Work to complete:
**1)** Reproduce the passage of the post on America becoming a third world country word for word, from "Arianna Huffington admits" to "of the solution.".
**2)** Resume the post on America becoming a third world country, starting after its last sentence.

Wednesday, March 24, 2010

Is America becoming a third world country with first world emissions?

Arianna Huffington admits that asking if America is becoming a third world country is meant to be provocative, but she's clearly distressed by "a nation where the rich get richer, the middle class is in free fall, and the education system and infrastructure are crumbling." Her biggest distress is over the idea that "the American dream" - that our children will have a better life than we have - has vanished.

But what is a "better life?" I saw Ms. Huffington at the Economist Magazine's Innovation Summit, a portion of which focused on whether innovation will save us from the various global disasters that await us in areas such as disease, water, and of course climate change. The venue turned into shootout between optimists and pessimists, all of whom are well known and hyper-intelligent, over whether innovation is part of the problem or part of the solution.

Records supplied:
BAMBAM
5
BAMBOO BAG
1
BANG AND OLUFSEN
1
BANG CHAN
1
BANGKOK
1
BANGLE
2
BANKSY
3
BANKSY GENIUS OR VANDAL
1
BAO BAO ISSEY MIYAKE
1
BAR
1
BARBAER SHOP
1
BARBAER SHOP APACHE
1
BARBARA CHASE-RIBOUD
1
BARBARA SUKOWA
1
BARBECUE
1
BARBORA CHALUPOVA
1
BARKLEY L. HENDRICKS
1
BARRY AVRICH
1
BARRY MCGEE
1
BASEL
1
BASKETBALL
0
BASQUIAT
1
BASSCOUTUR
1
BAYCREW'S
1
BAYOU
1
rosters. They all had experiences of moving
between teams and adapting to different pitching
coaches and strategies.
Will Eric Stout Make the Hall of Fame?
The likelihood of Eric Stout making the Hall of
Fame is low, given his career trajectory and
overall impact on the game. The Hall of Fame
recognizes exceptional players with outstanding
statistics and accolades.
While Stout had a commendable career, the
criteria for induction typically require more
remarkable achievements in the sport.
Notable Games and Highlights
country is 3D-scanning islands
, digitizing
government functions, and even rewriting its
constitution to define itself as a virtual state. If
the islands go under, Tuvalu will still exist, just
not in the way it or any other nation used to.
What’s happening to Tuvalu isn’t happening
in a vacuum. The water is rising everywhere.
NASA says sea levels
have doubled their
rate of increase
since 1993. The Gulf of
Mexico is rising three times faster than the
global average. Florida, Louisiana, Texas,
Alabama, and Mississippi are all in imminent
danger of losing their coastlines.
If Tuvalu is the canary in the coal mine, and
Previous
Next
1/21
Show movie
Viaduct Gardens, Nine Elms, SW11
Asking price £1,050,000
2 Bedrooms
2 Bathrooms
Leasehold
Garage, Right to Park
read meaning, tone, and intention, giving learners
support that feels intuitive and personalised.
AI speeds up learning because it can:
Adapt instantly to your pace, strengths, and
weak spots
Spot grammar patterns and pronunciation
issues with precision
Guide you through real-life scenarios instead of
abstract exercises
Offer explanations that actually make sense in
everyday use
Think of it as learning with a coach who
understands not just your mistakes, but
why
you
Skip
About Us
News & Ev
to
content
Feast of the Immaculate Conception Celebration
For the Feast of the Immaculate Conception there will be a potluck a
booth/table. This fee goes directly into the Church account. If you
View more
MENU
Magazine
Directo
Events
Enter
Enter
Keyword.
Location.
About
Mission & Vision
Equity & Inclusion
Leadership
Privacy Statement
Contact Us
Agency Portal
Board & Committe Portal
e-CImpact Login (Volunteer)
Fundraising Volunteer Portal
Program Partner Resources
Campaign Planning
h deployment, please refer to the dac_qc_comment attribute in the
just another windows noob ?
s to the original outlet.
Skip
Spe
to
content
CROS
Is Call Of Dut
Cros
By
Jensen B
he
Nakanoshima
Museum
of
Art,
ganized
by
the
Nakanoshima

Outputs by task:
**1)**
Arianna Huffington admits that asking if America is becoming a third world country is meant to be provocative, but she's clearly distressed by "a nation where the rich get richer, the middle class is in free fall, and the education system and infrastructure are crumbling." Her biggest distress is over the idea that "the American dream" - that our children will have a better life than we have - has vanished.

But what is a "better life?" I saw Ms. Huffington at the Economist Magazine's Innovation Summit, a portion of which focused on whether innovation will save us from the various global disasters that await us in areas such as disease, water, and of course climate change. The venue turned into shootout between optimists and pessimists, all of whom are well known and hyper-intelligent, over whether innovation is part of the problem or part of the solution.

**2)**
Representing the pessimists were Jared Diamond, author of Collapse: How Societies Choose to Fail or Survive and Paul Saffo, a Stanford-based futurist who once said, "There's less than a 50% chance that the United States will exist as a nation by the middle of this century. And that is actually the good news." Professor Diamond pointed out that unsustainable consumption rates will be our undoing, leading to growing inequality, resource scarcity, and climate related problems. The root cause of all this is our misperception that higher consumption rates equates to a higher standard of living. The Professor points out that much of Europe has been busy disproving this standard of living/consumption connection. The average per capita carbon footprint in Europe is less than half of that in the US, which seems to support this viewpoint.

This led one audience member to put the idea to Ms. Huffington that maybe the US should become a third world country.

On the other side of the debate were the optimistic technologists, lead by the prolific inventor Ray Kurzweil, who points to the dramatically increasing price-performance of phones and computers, to assert that innovation in solar energy, battery storage (and other areas such as water purification, hydroponic food production) will solve both scarcity and environmental issues long before they become critical. His underlying message is that we just need to produce and consume smarter, not less.

Both sides support the idea that the current energy and resource intensive industrial revolution is playing itself out. What's beyond it is less clear.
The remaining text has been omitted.